- ACTIVITY:
Retype every record exactly. Leave the pictures out.
·····
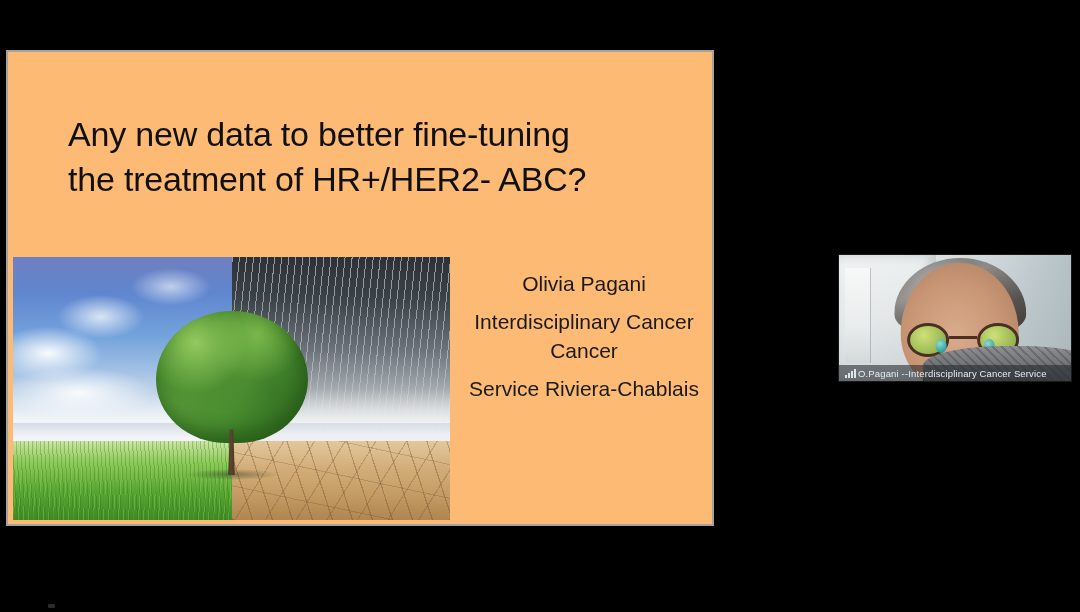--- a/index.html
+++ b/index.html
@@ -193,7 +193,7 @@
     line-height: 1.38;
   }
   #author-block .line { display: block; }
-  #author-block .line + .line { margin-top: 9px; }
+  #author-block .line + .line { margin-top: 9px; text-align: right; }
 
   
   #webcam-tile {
·····
- SOLUTION BELOW:
--- a/index.html
+++ b/index.html
@@ -193,7 +193,7 @@
     line-height: 1.38;
   }
   #author-block .line { display: block; }
-  #author-block .line + .line { margin-top: 9px; }
+  #author-block .line + .line { margin-top: 9px; text-align: right; }
 
   
   #webcam-tile {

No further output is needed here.